Georgia O’Keeffe - “Ha contribuito a fondare un linguaggio artistico nuovo, indipendente dai modelli europei e ha incarnato uno dei miti americani più duraturi, quello della frontiera”
Flavia Matitti Venerdi, 20/01/2012 - Articolo pubblicato nel mensile NoiDonne di Gennaio 2012
“Dicono che le donne non possono essere grandi pittrici. Io non l’ho mai pensato. Io dipingevo e basta”. Sono parole di Georgia O’Keeffe (1887-1986) considerata oggi tra i grandi protagonisti dell’arte moderna americana, una delle icone più celebrate del suo paese, un simbolo, come Frida Kahlo in Messico. O’Keeffe infatti con i suoi dipinti raffiguranti grandi fiori sensuali o austeri paesaggi desertici, dominati da teschi animali, non solo ha contribuito a fondare un linguaggio artistico nuovo, indipendente dai modelli europei, ma ha anche incarnato uno dei miti americani più duraturi, quello della frontiera. Chi l’andava a trovare nei territori desertici del sud-ovest, dove ha trascorso gran parte della sua lunga esistenza, restava colpito dal suo stile di vita semplice, fatto di solitudine ma anche di intima comunione con la natura. E in occasione della retrospettiva allestita nel 1970 al Whitney Museum of American Art di New York quest’immagine di donna forte, di pioniera intrepida e solitaria, entusiasmò il movimento femminista.

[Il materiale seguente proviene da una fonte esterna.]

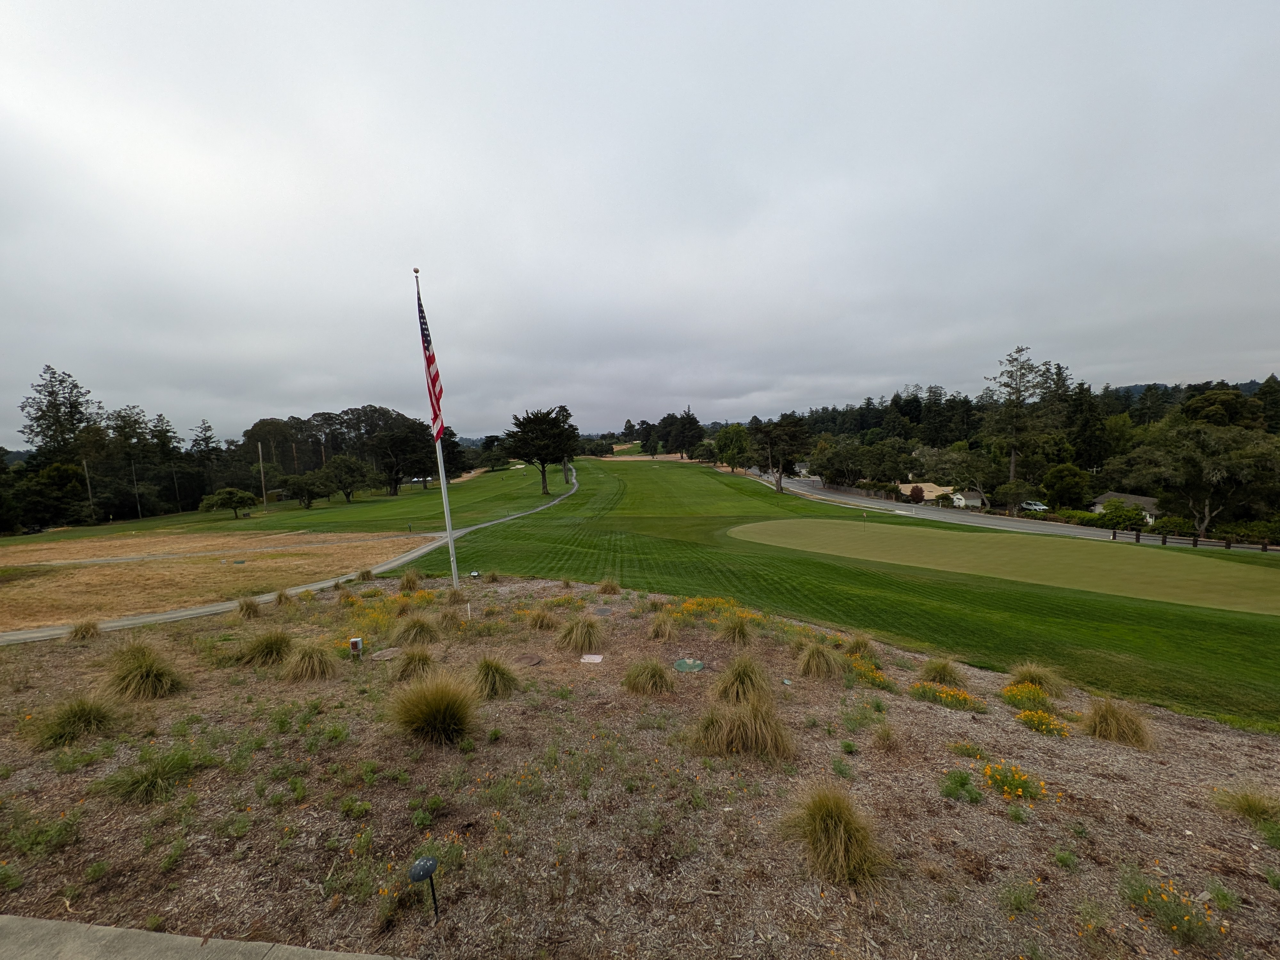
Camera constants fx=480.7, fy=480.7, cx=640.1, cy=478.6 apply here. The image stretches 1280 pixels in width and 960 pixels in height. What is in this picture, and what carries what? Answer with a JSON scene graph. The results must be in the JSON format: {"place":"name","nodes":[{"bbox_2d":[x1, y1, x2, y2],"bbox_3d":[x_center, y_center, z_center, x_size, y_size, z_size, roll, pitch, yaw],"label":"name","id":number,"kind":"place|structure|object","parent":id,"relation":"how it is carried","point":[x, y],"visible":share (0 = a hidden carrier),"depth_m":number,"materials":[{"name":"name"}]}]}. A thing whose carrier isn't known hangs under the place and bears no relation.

L’occasione di tornare a riflettere su Georgia O’Keeffe è offerta in questi giorni da una mostra importante aperta a Roma nelle sale della Fondazione Roma Museo, Palazzo Cipolla (Roma - Via del Corso, 320), curata da Barbara Buhler Lynes, massima esperta dell’artista (fino al 22 gennaio, catalogo Skira). L’esposizione, che dopo la sede romana andrà a Monaco e poi a Helsinki, riunisce più di sessanta opere provenienti dal Georgia O’Keeffe Museum di Santa Fe (New Mexico), oltre ad altri prestigiosi prestiti da musei internazionali. Il percorso espositivo, diviso in quattro sezioni, ripercorre l’intera carriera dell’artista ed è scandito da un allestimento suggestivo che ne sottolinea le tappe principali. In mostra perciò si attraversano ambienti che ricreano e suggeriscono prima la Fifth Avenue, con la celebre Galleria 291 di Alfred Stieglitz, poi la casa di famiglia a Lake George, quindi le abitazioni modellate in argilla tipiche dei villaggi del New Mexico, infine la ricostruzione di parti della casa di Ghost Ranch e dello studio di Abiquiu.

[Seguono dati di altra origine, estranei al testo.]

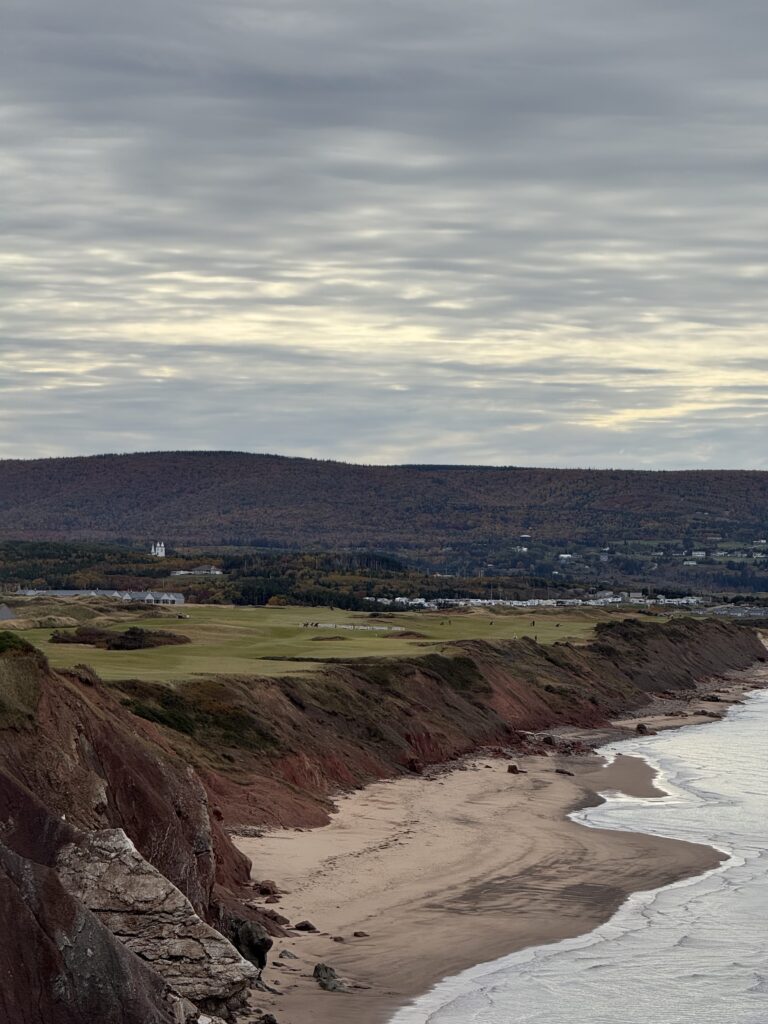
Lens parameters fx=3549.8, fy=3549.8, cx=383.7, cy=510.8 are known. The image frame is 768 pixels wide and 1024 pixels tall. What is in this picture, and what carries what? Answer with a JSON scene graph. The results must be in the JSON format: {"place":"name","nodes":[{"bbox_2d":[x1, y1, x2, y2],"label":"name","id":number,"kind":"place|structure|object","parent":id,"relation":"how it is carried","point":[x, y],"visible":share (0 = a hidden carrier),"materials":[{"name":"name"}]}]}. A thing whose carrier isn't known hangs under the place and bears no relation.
{"place":"outdoors","nodes":[
{"label":"outdoors","id":0,"kind":"place"},
{"bbox_2d":[0,604,16,620],"label":"building","id":1,"kind":"structure","parent":0,"point":[5,609],"materials":[{"name":"grey stone"}]},
{"bbox_2d":[12,588,185,605],"label":"building","id":2,"kind":"structure","parent":0,"point":[180,599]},
{"bbox_2d":[151,541,165,556],"label":"church","id":3,"kind":"structure","parent":0,"point":[159,549],"materials":[{"name":"white paint"}]},
{"bbox_2d":[169,565,223,576],"label":"building","id":4,"kind":"structure","parent":0,"point":[201,571],"materials":[{"name":"white stone"}]},
{"bbox_2d":[13,601,663,682],"label":"golf course","id":5,"kind":"structure","parent":0,"point":[70,648],"materials":[{"name":"green plant"}]},
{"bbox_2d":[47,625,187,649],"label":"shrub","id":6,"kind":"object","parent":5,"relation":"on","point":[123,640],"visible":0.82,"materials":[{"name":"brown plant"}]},
{"bbox_2d":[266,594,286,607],"label":"tree","id":7,"kind":"object","parent":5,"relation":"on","point":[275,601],"visible":0.74,"materials":[{"name":"plant"}]},
{"bbox_2d":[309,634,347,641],"label":"mound","id":8,"kind":"object","parent":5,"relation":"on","point":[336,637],"visible":0.89,"materials":[{"name":"brown plant"}]},
{"bbox_2d":[303,622,403,631],"label":"fence","id":9,"kind":"object","parent":5,"relation":"on","point":[347,627],"visible":0.87,"materials":[{"name":"white"}]},
{"bbox_2d":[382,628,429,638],"label":"mound","id":10,"kind":"object","parent":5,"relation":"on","point":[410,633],"visible":0.82,"materials":[{"name":"brown plant"}]},
{"bbox_2d":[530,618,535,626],"label":"person","id":11,"kind":"object","parent":5,"relation":"on","point":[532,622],"visible":0.97},
{"bbox_2d":[0,619,767,1023],"label":"cliff","id":12,"kind":"structure","parent":0,"point":[239,868],"materials":[{"name":"stone"}]},
{"bbox_2d":[0,634,48,727],"label":"shrub","id":13,"kind":"object","parent":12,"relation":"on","point":[15,646],"visible":0.7,"materials":[{"name":"green plant"}]},
{"bbox_2d":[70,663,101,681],"label":"shrub","id":14,"kind":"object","parent":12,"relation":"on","point":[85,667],"visible":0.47,"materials":[{"name":"green plant"}]},
{"bbox_2d":[52,826,256,1016],"label":"rock","id":15,"kind":"object","parent":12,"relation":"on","point":[93,863],"visible":0.68,"materials":[{"name":"grey stone"}]},
{"bbox_2d":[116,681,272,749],"label":"shrub","id":16,"kind":"object","parent":12,"relation":"on","point":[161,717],"visible":0.42,"materials":[{"name":"green plant"}]},
{"bbox_2d":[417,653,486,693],"label":"shrub","id":17,"kind":"object","parent":12,"relation":"on","point":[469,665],"visible":0.57,"materials":[{"name":"green plant"}]},
{"bbox_2d":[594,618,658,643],"label":"shrub","id":18,"kind":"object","parent":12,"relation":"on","point":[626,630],"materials":[{"name":"plant"}]},
{"bbox_2d":[0,0,767,472],"label":"sky","id":19,"kind":"structure","parent":0,"point":[5,446],"materials":[{"name":"grey"}]},
{"bbox_2d":[0,450,767,571],"label":"hill","id":20,"kind":"structure","parent":0,"point":[260,457],"materials":[{"name":"brown plant"}]},
{"bbox_2d":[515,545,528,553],"label":"house","id":21,"kind":"structure","parent":20,"relation":"on","point":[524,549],"materials":[{"name":"white"}]},
{"bbox_2d":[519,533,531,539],"label":"house","id":22,"kind":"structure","parent":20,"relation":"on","point":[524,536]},
{"bbox_2d":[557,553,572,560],"label":"house","id":23,"kind":"structure","parent":20,"relation":"on","point":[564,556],"materials":[{"name":"white"}]},
{"bbox_2d":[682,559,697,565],"label":"house","id":24,"kind":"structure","parent":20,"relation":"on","point":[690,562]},
{"bbox_2d":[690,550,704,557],"label":"house","id":25,"kind":"structure","parent":20,"relation":"on","point":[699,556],"materials":[{"name":"white"}]},
{"bbox_2d":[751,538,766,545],"label":"house","id":26,"kind":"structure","parent":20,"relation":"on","point":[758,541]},
{"bbox_2d":[244,679,759,1023],"label":"sand beach","id":27,"kind":"structure","parent":0,"point":[505,801],"materials":[{"name":"beige sand"}]},
{"bbox_2d":[227,915,273,970],"label":"rock","id":28,"kind":"object","parent":27,"relation":"on","point":[256,945],"visible":0.69,"materials":[{"name":"stone"}]},
{"bbox_2d":[254,881,277,895],"label":"rock","id":29,"kind":"object","parent":27,"relation":"on","point":[264,889],"visible":0.85,"materials":[{"name":"brown stone"}]},
{"bbox_2d":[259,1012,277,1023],"label":"rock","id":30,"kind":"object","parent":27,"relation":"on","point":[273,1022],"visible":0.99,"materials":[{"name":"stone"}]},
{"bbox_2d":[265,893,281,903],"label":"rock","id":31,"kind":"object","parent":27,"relation":"on","point":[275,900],"visible":0.87,"materials":[{"name":"brown stone"}]},
{"bbox_2d":[261,909,287,925],"label":"rock","id":32,"kind":"object","parent":27,"relation":"on","point":[275,917],"visible":0.68,"materials":[{"name":"brown stone"}]},
{"bbox_2d":[278,949,296,959],"label":"rock","id":33,"kind":"object","parent":27,"relation":"on","point":[288,954],"visible":0.95,"materials":[{"name":"grey stone"}]},
{"bbox_2d":[294,920,317,931],"label":"rock","id":34,"kind":"object","parent":27,"relation":"on","point":[311,928],"visible":0.97,"materials":[{"name":"stone"}]},
{"bbox_2d":[313,962,348,992],"label":"rock","id":35,"kind":"object","parent":27,"relation":"on","point":[325,977],"visible":0.93,"materials":[{"name":"grey stone"}]},
{"bbox_2d":[331,935,345,942],"label":"rock","id":36,"kind":"object","parent":27,"relation":"on","point":[340,939],"visible":0.91,"materials":[{"name":"stone"}]},
{"bbox_2d":[352,930,368,937],"label":"rock","id":37,"kind":"object","parent":27,"relation":"on","point":[355,934],"visible":0.94,"materials":[{"name":"brown stone"}]},
{"bbox_2d":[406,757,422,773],"label":"rock","id":38,"kind":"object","parent":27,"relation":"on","point":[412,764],"visible":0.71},
{"bbox_2d":[507,764,520,773],"label":"rock","id":39,"kind":"object","parent":27,"relation":"on","point":[515,769],"visible":0.96,"materials":[{"name":"brown stone"}]},
{"bbox_2d":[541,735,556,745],"label":"rock","id":40,"kind":"object","parent":27,"relation":"on","point":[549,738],"visible":0.89,"materials":[{"name":"stone"}]},
{"bbox_2d":[555,768,573,775],"label":"rock","id":41,"kind":"object","parent":27,"relation":"on","point":[568,773],"visible":0.97,"materials":[{"name":"stone"}]},
{"bbox_2d":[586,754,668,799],"label":"sand patch","id":42,"kind":"object","parent":27,"relation":"on","point":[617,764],"visible":0.51,"materials":[{"name":"brown sand"}]},
{"bbox_2d":[635,723,650,734],"label":"rock","id":43,"kind":"object","parent":27,"relation":"on","point":[640,728],"visible":0.89,"materials":[{"name":"stone"}]},
{"bbox_2d":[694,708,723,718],"label":"rock","id":44,"kind":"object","parent":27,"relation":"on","point":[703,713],"visible":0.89,"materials":[{"name":"brown stone"}]},
{"bbox_2d":[409,677,767,1023],"label":"sea","id":45,"kind":"structure","parent":0,"point":[731,745],"materials":[{"name":"liquid"}]},
{"label":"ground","id":46,"kind":"structure","parent":0},
{"bbox_2d":[2,539,453,607],"label":"woodland","id":47,"kind":"object","parent":46,"relation":"on","point":[188,590],"visible":0.5,"materials":[{"name":"green plant"}]},
{"bbox_2d":[364,595,714,609],"label":"town","id":48,"kind":"object","parent":46,"relation":"on","point":[480,601],"visible":0.52,"materials":[{"name":"white"}]},
{"bbox_2d":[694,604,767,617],"label":"building","id":49,"kind":"structure","parent":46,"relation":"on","point":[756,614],"materials":[{"name":"grey"}]}
]}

Nata nel 1887 nel Wisconsin, a trent’anni O’Keeffe attira l’attenzione della comunità artistica newyorkese con la sua prima personale organizzata da Alfred Stieglitz (1864-1946), paladino del modernismo e fotografo di fama internazionale. Nel 1918 si trasferisce a New York e inizia con Stieglitz una relazione e una stretta collaborazione professionale. Si sposeranno nel 1924 e Stieglitz sarà, fino alla morte, il principale sostenitore della sua opera, organizzandole una mostra l’anno, parlando a tutti del suo lavoro, curando la diffusione delle foto che la ritraggono. A quell’epoca O’Keeffe dipingeva opere quasi astratte, interpretate dalla critica in chiave sessuale. L’artista però non condivideva tale interpretazione e per evitare fraintendimenti decise di passare a forme più figurative. E’ così che dalla metà degli anni Venti inizia a dipingere fiori, un soggetto che la renderà presto famosa ma non distoglierà i critici dalle interpretazioni freudiane. Contemporaneamente O’Keeffe si rende conto che sebbene debba molto a Stieglitz il modo in cui lui la promuove, insistendo sul carattere femminile e fragile della sua arte, non le corrisponde. Inizierà allora a mettere in atto una serie di strategie per ribaltare questa lettura del suo lavoro e ci riuscirà, in modo convincente, attraverso l’immagine del deserto, di cui lei stessa finirà per essere percepita come una sorta di emanazione.
Negli ultimi anni della sua vita, sicura ormai del modo in cui il pubblico e la critica vedono il suo lavoro, O’Keeffe si impegna a rinnovare l’attenzione nei confronti dell’opera fotografica di Stieglitz, allora trascurata, e si adopera affinché al marito venga riconosciuto il ruolo determinante svolto nella promozione dell’arte americana moderna.